Dynamic knowledge injection and high-reliability call of tool chain
With the popularization of protocols such as MCP (Model Context Protocol), the threshold for AI to access security tools has been lowered, but with it come the problems of “tool overload” and “parameter drift”. When the agent is faced with hundreds of penetration testing tools, the call accuracy will decrease exponentially as the number of tools increases. The NSFOCUS intelligent attack and defense team has achieved key results in the fields of dynamic knowledge injection and on-demand tool loading:
- Dynamic routing mechanism: The system retrieves and injects relevant knowledge content from the tool library in real time according to the current task intention.
- Automatic calibration of complex parameters: The parameter constraint verification layer for security-specific tools is introduced, which improves the stability of AI to more than 95% when calling tools with complex command line parameters such as SQLmap and Nmap, achieving true “out-of-the-box use”.

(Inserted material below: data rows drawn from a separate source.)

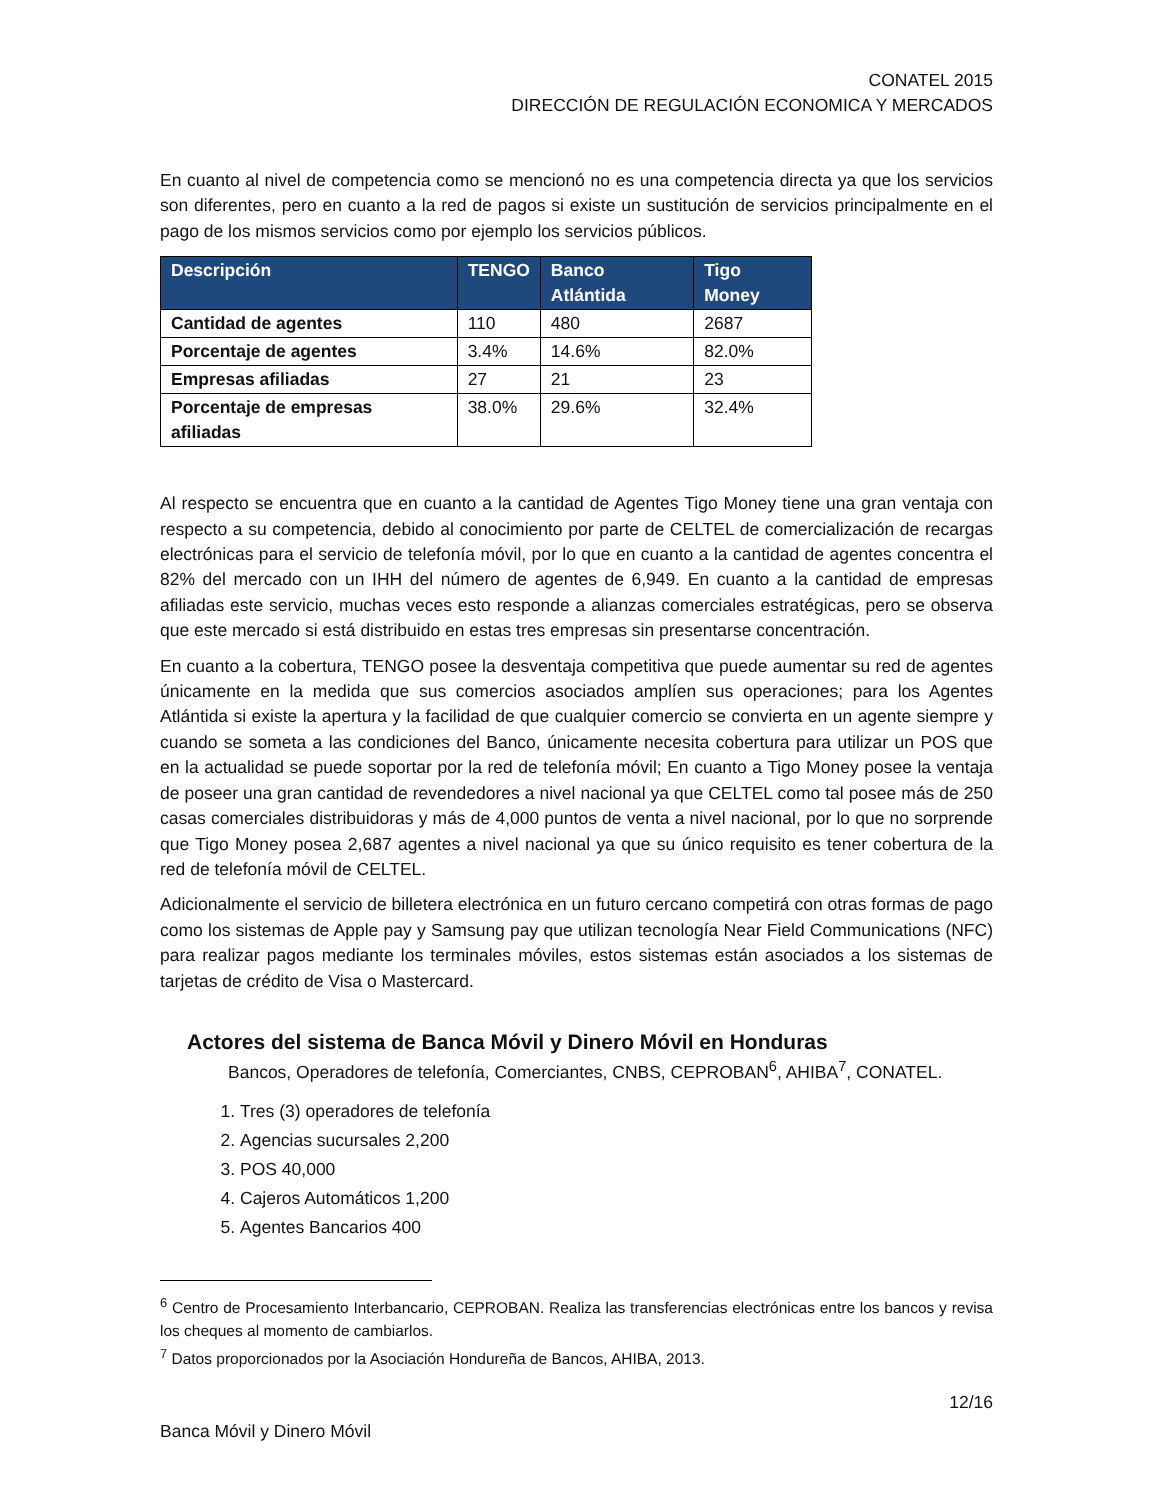CONATEL 2015
DIRECCIÓN DE REGULACIÓN ECONOMICA Y MERCADOS
En cuanto al nivel de competencia como se mencionó no es una competencia directa ya que los servicios son diferentes, pero en cuanto a la red de pagos si existe un sustitución de servicios principalmente en el pago de los mismos servicios como por ejemplo los servicios públicos.
| Descripción | TENGO | Banco Atlántida | Tigo Money |
| --- | --- | --- | --- |
| Cantidad de agentes | 110 | 480 | 2687 |
| Porcentaje de agentes | 3.4% | 14.6% | 82.0% |
| Empresas afiliadas | 27 | 21 | 23 |
| Porcentaje de empresas afiliadas | 38.0% | 29.6% | 32.4% |
Al respecto se encuentra que en cuanto a la cantidad de Agentes Tigo Money tiene una gran ventaja con respecto a su competencia, debido al conocimiento por parte de CELTEL de comercialización de recargas electrónicas para el servicio de telefonía móvil, por lo que en cuanto a la cantidad de agentes concentra el 82% del mercado con un IHH del número de agentes de 6,949. En cuanto a la cantidad de empresas afiliadas este servicio, muchas veces esto responde a alianzas comerciales estratégicas, pero se observa que este mercado si está distribuido en estas tres empresas sin presentarse concentración.
En cuanto a la cobertura, TENGO posee la desventaja competitiva que puede aumentar su red de agentes únicamente en la medida que sus comercios asociados amplíen sus operaciones; para los Agentes Atlántida si existe la apertura y la facilidad de que cualquier comercio se convierta en un agente siempre y cuando se someta a las condiciones del Banco, únicamente necesita cobertura para utilizar un POS que en la actualidad se puede soportar por la red de telefonía móvil; En cuanto a Tigo Money posee la ventaja de poseer una gran cantidad de revendedores a nivel nacional ya que CELTEL como tal posee más de 250 casas comerciales distribuidoras y más de 4,000 puntos de venta a nivel nacional, por lo que no sorprende que Tigo Money posea 2,687 agentes a nivel nacional ya que su único requisito es tener cobertura de la red de telefonía móvil de CELTEL.
Adicionalmente el servicio de billetera electrónica en un futuro cercano competirá con otras formas de pago como los sistemas de Apple pay y Samsung pay que utilizan tecnología Near Field Communications (NFC) para realizar pagos mediante los terminales móviles, estos sistemas están asociados a los sistemas de tarjetas de crédito de Visa o Mastercard.
Actores del sistema de Banca Móvil y Dinero Móvil en Honduras
Bancos, Operadores de telefonía, Comerciantes, CNBS, CEPROBAN<sup>6</sup>, AHIBA<sup>7</sup>, CONATEL.
1. Tres (3) operadores de telefonía
2. Agencias sucursales 2,200
3. POS 40,000
4. Cajeros Automáticos 1,200
5. Agentes Bancarios 400
<sup>6</sup> Centro de Procesamiento Interbancario, CEPROBAN. Realiza las transferencias electrónicas entre los bancos y revisa los cheques al momento de cambiarlos.
<sup>7</sup> Datos proporcionados por la Asociación Hondureña de Bancos, AHIBA, 2013.
12/16
Banca Móvil y Dinero Móvil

In recent years, NSFOCUS has continued to increase its investment in AI security research and development, launched the NSFGPT AI security capability platform, and built a “NSFGPT+DeepSeek” dual-model base and multi-agent ecosystem. As an important landing product of NSFOCUS “AI+Security”, NSFOCUS AI Automated Penetration Testing (AI-PTS) was officially released in August 2025. It endows autonomous AI agents with attacker thinking and practical experience, redefines the automation boundary and practical effectiveness of penetration testing. AI-PTS can autonomously complete the entire process from target discovery, path planning to vulnerability exploitation. Its advent has redefined the automation boundaries of penetration testing, shortening the in-depth assessment that originally required experts to complete for weeks to hours, and becoming an industry-recognized AI penetration testing benchmark product. This technological breakthrough not only highlights NSFOCUS’s leading position in the field of intelligent attack and defense, but also marks that enterprise security defense has entered a new stage of “autonomy, high frequency, and actual combat”.
Summary
The sharp drop in cybersecurity stocks caused by Anthropic’s release of Claude Code Security not only reveals the sensitivity and anxiety of the capital market in the face of AI technology changes, but also reflects the market’s collective cognitive reconstruction of the profound transformation of the security paradigm in the AI era. From the perspective of technological evolution, AI is fundamentally reshaping the offensive and defensive landscape of cybersecurity: AI-driven attack capabilities, which are doubling every six months, have made traditional defense methods gradually ineffective. Only by using AI to fight against AI can we maintain a basic level of security in the escalating confrontation. In other words, the security revolution in the AI era is no longer a future issue, but an accelerating reconstruction of reality.
The appearance of Claude Code Security may symbolize a more profound turning point-it does not represent a technological breakthrough for a single product, but a historic leap in the overall defense system towards intelligent and autonomous development. We need to use AI capabilities to better promote the high-quality implementation of active security with active discovery and continuous verification. Only by recognizing the nature of this paradigm shift can we truly grasp the essence and future of cybersecurity in the AI era.